Maui Adaptive Surf Team feels the stoke
From December 4-11, the Hawai‘i Adaptive Surf Team went to California’s iconic Pismo Beach to compete in the ISA World Para Surfing Championship.
By the time you read these words, the results will be known. But that doesn’t change the fact that these competitors deserve to be recognized, regardless of where they placed.
Let’s start with Maui’s Josh Bogle. After a series of accidents, he became dependent on opiates and ended up in a coma at Maui Memorial. He lost the lower half of both of his legs and most of both of his hands to a persistent infection.
“After losing my limbs I had a fair amount of PTSD and depression,” said Bogle. “It took me a while to get out of a wheelchair and learn how to walk and drive again. But the ocean is this incredible level playing field. It really doesn’t care if you’re missing limbs. We’re all the same surfers surfing the same waves each day. It’s just that magic of being in the water. Not only did an incredible healing happen, but emotionally, I feel so complete when I’m surfing. There is no disability. There’s a moment when your soul is gliding on water.”
Bogle said he’s been sober for seven years and has dedicated himself to beach cleanups, coral restoration, and regenerative farming.
The Para Surfing Championships have been held since 2015. All participating nations bring sand from their home country. There is a flag-bearer and a sand-pourer. Bogle brought sand from Ho‘okipa, his home beach.
Another competitor, Aaron Paulk, deals with a different challenge.
“I was surfing over at breakwall in Lāhainā, and someone found out that I was partially blind,” he said. “I have a form of juvenile macular degeneration, which means, in short, I have a blind spot right in the center of my vision.”
He credits Shawn Lewis, fellow adaptive surfer, with setting him on his path.
“He asked me if I knew what adaptive surfing was and I was like, I have no clue,” Paulk recalled. “And he told me about it and I was in.”

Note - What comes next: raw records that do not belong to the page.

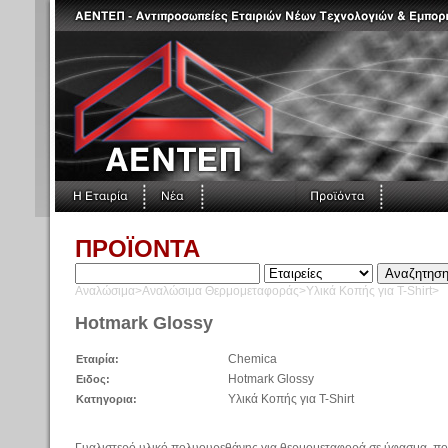
ΠΡΟΪΟΝΤΑ
Αναλώσιμα>Αναλώσιμα Θερμομεταφοράς>Υλικά Κοπής για T-Shirt>
Hotmark Glossy
Chemica
Εταιρία:
Hotmark Glossy
Ειδος:
Υλικά Κοπής για T-Shirt
Κατηγορια:
Γυαλιστερό υλικό πολυουρεθάνης για θερμομεταφορά σε ύφασμα, πολ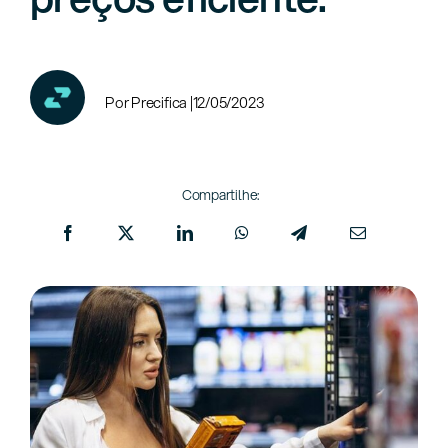
Por Precifica |
12/05/2023
Compartilhe: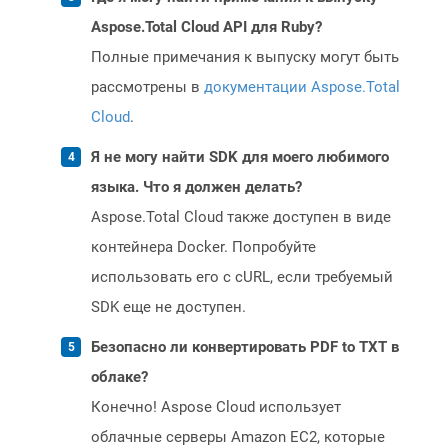
Aspose.Total Cloud API для Ruby?
Полные примечания к выпуску могут быть
рассмотрены в
документации Aspose.Total
Cloud
.
Я не могу найти SDK для моего любимого
языка. Что я должен делать?
Aspose.Total Cloud также доступен в виде
контейнера Docker. Попробуйте
использовать его с cURL, если требуемый
SDK еще не доступен.
Безопасно ли конвертировать PDF to TXT в
облаке?
Конечно! Aspose Cloud использует
облачные серверы Amazon EC2, которые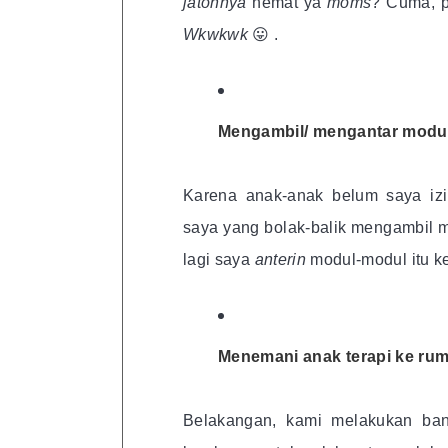
jatohnya
hemat ya
moms
? Cuma, 
Wkwkwk
😛 .
Mengambil/ mengantar modul
Karena anak-anak belum saya iz
saya yang bolak-balik mengambil mo
lagi saya
anterin
modul-modul itu k
Menemani anak terapi ke rum
Belakangan, kami melakukan ban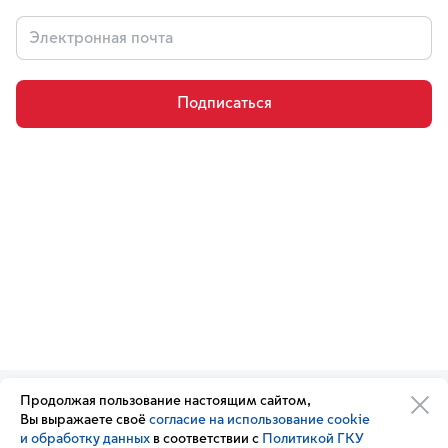
Подписаться
Продолжая пользование настоящим сайтом,
Организации транспортного
Обратная связь
Вы выражаете своё
согласие на использование cookie
комплекса
Подписка
и обработку данных
в соответствии с
Политикой ГКУ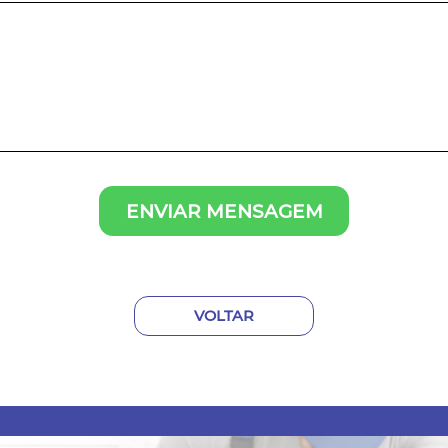
ENVIAR MENSAGEM
VOLTAR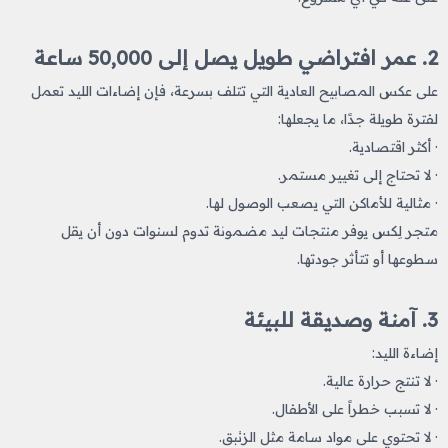
2. عمر افتراضي طويل يصل إلى 50,000 ساعة
على عكس المصابيح العادية التي تتلف بسرعة، فإن إضاءات الليد تعمل
لفترة طويلة جدًا، ما يجعلها:
· أكثر اقتصادية.
· لا تحتاج إلى تغيير مستمر.
· مثالية للأماكن التي يصعب الوصول لها.
متجر لِكس يوفر منتجات ليد مضمونة تدوم لسنوات دون أن يقل
سطوعها أو تتأثر جودتها.
3. آمنة وصديقة للبيئة
إضاءة الليد:
· لا تنتج حرارة عالية.
· لا تسبب خطراً على الأطفال.
· لا تحتوي على مواد سامة مثل الزئبق.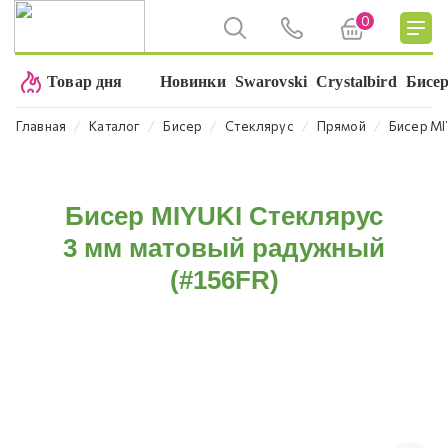
0
Товар дня
Новинки
Swarovski
Crystalbird
Бисе
⁄
⁄
⁄
⁄
⁄
Главная
Каталог
Бисер
Cтеклярус
Прямой
Бисер MI
Бисер MIYUKI Стеклярус
3 мм матовый радужный
(#156FR)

During competition, he’s joined by a spotter who tells him which way to turn, how the wave is curling. But in general he relies on his other senses—hearing, touch, vibe—to guide the way. Intuition in the water. Feeling over sight.
In addition to Bogle, Paulk, and Lewis, the other Maui competitor at the ISA Championship was quadriplegic surfer Scott Davis.
So, what about safety? These athletes face uncertain conditions with extreme—though clearly not insurmountable—impediments. Anyone who takes on the waves with a lack of vision or limbs or mobility must have admirable fortitude, but also faces unique risks and dangers.
Adaptive Hawaiʻi cofounder Jenn Gladwin said precautions are taken, but at the end of the day the athletes want to be out there no matter what. They crave the ocean.
“There’s a big spectrum of experience,” said Gladwin. “But most of these contests are held in pretty strong conditions, so they get familiar with the water pretty quick.”
As for the competition? Bogle confirms it’s fierce.
“I’m up against guys who have won world titles, they bring their A-game every time,” he said. “We’re all friends on the beach, but when it’s competition time, it’s game on.”
At the same time, he added, “Everybody is so supportive of each other, no matter what their disability is. A lot of these guys don’t have athlete development programs in their countries. It is literally magic on the beach watching paraplegics from South Africa, Australia, or Costa Rica get together. We really have an incredible community.”
This is inspiration in motion. Athletes who have dealt with life’s myriad challenges—self-imposed or otherwise—and found a way to rise above them.
To ride the surf, in spite of it all.